Compared to the 100 nursing homes in Pennsylvania, SOUTHEASTERN PENNSYLVANIA VETERAN'S CENTER's overall rating (4 stars) is above the state average of 3.0, staff turnover (35%) is significantly lower than the state average of 46%, and health inspection rating (3 stars) is at the national benchmark.

What Should Families Ask When Visiting Southeastern Pennsylvania Veteran'S Center?

Based on this facility's data, families visiting should ask: "What changes have been made since the serious inspection findings, and how are you preventing similar issues?" "Can I visit during a mealtime to observe dining assistance and food quality?" "How do you handle medical emergencies, and what is your hospital transfer rate?" "Can I speak with family members of current residents about their experience?" These questions are particularly relevant given the facility's Immediate Jeopardy citations.
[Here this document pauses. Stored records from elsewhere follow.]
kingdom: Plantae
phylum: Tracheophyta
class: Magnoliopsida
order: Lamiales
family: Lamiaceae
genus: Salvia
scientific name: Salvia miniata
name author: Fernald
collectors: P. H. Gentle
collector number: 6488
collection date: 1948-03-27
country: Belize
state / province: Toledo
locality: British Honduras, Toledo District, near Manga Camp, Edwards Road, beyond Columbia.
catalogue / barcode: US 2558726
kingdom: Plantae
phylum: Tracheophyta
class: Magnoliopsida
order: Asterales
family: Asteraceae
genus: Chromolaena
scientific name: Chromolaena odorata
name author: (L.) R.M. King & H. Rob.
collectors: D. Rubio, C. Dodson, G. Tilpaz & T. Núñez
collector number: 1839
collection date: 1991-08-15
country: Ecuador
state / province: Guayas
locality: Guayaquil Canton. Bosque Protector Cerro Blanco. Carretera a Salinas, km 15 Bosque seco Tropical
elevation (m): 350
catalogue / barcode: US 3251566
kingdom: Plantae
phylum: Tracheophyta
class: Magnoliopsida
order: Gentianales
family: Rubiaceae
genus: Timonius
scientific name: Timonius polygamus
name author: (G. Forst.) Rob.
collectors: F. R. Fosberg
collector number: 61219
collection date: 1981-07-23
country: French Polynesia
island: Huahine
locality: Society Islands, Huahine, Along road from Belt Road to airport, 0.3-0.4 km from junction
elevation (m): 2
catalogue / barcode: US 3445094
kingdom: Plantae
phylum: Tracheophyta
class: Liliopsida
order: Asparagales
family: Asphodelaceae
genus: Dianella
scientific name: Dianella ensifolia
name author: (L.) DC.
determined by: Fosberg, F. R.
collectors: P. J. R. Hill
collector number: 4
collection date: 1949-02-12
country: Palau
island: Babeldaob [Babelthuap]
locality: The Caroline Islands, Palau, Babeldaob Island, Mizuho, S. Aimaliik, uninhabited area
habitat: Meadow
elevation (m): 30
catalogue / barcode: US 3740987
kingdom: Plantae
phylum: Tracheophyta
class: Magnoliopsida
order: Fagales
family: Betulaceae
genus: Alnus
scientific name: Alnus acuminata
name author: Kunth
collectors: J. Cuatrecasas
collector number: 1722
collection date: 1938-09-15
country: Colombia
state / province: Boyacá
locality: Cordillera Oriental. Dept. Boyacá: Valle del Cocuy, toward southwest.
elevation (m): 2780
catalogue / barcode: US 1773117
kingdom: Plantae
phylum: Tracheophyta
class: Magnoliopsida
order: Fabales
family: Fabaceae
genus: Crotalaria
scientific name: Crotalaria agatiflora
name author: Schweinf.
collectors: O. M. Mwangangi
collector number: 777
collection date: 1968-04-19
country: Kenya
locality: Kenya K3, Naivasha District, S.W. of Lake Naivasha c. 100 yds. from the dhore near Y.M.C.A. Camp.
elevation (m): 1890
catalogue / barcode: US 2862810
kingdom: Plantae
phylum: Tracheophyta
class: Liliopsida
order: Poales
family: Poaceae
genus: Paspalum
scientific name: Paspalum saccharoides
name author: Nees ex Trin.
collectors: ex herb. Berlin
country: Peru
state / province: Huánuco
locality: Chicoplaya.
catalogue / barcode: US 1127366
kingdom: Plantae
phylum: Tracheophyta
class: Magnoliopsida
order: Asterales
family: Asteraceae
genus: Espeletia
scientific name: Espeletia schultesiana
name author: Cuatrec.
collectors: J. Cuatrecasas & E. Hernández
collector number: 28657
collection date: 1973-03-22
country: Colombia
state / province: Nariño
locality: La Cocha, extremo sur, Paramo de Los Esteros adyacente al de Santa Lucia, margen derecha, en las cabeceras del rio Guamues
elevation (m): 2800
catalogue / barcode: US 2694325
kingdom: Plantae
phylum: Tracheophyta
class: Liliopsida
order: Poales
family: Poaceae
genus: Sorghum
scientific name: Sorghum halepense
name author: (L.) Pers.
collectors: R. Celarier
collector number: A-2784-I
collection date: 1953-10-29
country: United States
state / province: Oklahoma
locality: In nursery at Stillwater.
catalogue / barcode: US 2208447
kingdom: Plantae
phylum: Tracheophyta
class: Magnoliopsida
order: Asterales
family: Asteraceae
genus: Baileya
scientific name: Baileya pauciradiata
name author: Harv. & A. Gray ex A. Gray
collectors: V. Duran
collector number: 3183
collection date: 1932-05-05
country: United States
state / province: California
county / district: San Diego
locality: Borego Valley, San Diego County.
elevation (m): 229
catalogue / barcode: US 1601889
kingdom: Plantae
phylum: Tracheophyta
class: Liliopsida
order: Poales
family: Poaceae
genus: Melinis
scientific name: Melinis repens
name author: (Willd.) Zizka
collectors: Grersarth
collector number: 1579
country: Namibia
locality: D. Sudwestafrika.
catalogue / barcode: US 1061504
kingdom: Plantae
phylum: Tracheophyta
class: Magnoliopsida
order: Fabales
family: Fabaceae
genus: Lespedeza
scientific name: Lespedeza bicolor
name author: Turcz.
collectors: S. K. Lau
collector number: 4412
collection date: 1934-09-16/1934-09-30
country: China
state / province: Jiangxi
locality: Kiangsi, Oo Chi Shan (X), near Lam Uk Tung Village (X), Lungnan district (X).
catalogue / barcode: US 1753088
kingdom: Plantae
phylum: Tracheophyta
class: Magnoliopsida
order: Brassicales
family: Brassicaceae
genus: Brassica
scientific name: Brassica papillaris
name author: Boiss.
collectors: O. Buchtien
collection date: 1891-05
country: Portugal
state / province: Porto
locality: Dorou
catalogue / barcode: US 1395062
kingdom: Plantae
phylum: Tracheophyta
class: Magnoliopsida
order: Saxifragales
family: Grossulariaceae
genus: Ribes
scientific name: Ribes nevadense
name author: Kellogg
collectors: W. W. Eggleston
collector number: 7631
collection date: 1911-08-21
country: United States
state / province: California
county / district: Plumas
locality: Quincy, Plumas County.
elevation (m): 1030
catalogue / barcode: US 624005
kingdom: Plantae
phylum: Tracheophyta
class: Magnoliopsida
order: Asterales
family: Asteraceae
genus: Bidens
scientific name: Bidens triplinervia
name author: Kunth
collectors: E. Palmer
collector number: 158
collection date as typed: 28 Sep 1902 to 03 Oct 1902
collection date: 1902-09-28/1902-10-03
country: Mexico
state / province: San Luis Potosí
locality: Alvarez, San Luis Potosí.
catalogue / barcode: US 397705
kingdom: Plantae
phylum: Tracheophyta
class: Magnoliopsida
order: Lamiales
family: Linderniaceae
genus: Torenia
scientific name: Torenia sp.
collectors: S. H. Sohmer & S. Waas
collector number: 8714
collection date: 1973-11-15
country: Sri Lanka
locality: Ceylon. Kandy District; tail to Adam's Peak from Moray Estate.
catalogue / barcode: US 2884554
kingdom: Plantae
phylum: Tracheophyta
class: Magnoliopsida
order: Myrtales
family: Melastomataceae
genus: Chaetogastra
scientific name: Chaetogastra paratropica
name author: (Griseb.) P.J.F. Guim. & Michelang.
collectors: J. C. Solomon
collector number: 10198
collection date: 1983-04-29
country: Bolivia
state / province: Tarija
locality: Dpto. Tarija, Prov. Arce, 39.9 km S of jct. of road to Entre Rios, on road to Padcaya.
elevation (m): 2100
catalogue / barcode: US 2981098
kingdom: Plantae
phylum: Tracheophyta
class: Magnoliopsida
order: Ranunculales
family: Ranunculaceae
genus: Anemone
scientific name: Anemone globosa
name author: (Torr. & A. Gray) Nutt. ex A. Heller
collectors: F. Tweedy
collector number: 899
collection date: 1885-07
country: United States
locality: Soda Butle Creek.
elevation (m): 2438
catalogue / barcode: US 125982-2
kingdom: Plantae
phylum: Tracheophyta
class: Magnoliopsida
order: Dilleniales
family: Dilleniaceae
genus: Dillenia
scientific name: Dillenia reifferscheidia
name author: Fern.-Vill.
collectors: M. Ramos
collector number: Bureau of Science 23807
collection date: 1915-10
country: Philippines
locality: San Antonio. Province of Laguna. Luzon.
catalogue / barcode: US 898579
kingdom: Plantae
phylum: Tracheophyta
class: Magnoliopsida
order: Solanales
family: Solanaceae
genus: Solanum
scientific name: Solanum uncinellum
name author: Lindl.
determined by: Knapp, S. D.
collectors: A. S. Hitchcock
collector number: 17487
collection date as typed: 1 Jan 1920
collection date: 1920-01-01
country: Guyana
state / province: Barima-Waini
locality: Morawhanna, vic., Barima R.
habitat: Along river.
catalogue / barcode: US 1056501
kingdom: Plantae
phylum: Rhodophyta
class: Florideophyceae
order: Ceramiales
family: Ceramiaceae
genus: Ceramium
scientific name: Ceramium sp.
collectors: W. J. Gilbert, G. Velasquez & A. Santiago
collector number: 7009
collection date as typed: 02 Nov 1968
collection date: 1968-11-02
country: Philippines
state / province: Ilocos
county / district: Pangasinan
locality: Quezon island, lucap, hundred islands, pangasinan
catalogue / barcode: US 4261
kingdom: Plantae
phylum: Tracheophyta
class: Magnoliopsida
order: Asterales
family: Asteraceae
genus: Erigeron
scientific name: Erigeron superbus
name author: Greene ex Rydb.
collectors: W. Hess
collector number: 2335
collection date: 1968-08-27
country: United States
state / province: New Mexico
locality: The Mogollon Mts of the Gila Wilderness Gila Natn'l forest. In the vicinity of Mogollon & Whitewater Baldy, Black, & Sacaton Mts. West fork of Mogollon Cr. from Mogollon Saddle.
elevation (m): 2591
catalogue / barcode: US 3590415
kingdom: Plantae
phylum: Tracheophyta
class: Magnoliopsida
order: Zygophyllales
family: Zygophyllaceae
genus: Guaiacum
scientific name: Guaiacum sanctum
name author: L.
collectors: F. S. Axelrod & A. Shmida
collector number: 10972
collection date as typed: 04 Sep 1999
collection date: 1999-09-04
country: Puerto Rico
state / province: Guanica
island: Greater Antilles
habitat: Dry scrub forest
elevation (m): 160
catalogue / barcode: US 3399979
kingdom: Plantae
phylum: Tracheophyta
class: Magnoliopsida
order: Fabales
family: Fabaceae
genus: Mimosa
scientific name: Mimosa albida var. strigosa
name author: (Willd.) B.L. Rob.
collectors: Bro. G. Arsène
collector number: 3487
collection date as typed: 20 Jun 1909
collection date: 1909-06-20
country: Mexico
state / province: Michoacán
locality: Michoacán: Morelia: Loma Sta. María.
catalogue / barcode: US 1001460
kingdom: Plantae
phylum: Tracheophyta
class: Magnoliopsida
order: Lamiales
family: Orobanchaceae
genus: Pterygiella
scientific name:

Is Southeastern Pennsylvania Veteran'S Center Safe?

Based on CMS inspection data, SOUTHEASTERN PENNSYLVANIA VETERAN'S CENTER has documented safety concerns. Inspectors have issued 1 Immediate Jeopardy citation (the most serious violation level indicating risk of serious injury or death). The facility has a 4-star overall rating and ranks #1 of 100 nursing homes in Pennsylvania. Families considering this facility should ask detailed questions about what corrective actions have been taken since these incidents.

Do Nurses at Southeastern Pennsylvania Veteran'S Center Stick Around?

SOUTHEASTERN PENNSYLVANIA VETERAN'S CENTER has a staff turnover rate of 35%, which is about average for Pennsylvania nursing homes (state average: 46%). Moderate turnover is common in nursing homes, but families should still ask about staff tenure and how the facility maintains care continuity when employees leave.

Was Southeastern Pennsylvania Veteran'S Center Ever Fined?

SOUTHEASTERN PENNSYLVANIA VETERAN'S CENTER has been fined $33,234 across 3 penalty actions. This is below the Pennsylvania average of $33,411. While any fine indicates a compliance issue, fines under $50,000 are relatively common and typically reflect isolated problems that were subsequently corrected. Families should ask what specific issues led to these fines and confirm they've been resolved.

Is Southeastern Pennsylvania Veteran'S Center on Any Federal Watch List?

SOUTHEASTERN PENNSYLVANIA VETERAN'S CENTER is not on any federal watch list. The most significant is the Special Focus Facility (SFF) program, which identifies the bottom 1% of nursing homes nationally based on persistent, serious quality problems. Not being on this list means the facility has avoided the pattern of deficiencies that triggers enhanced federal oversight. This is a positive indicator, though families should still review the facility's inspection history directly.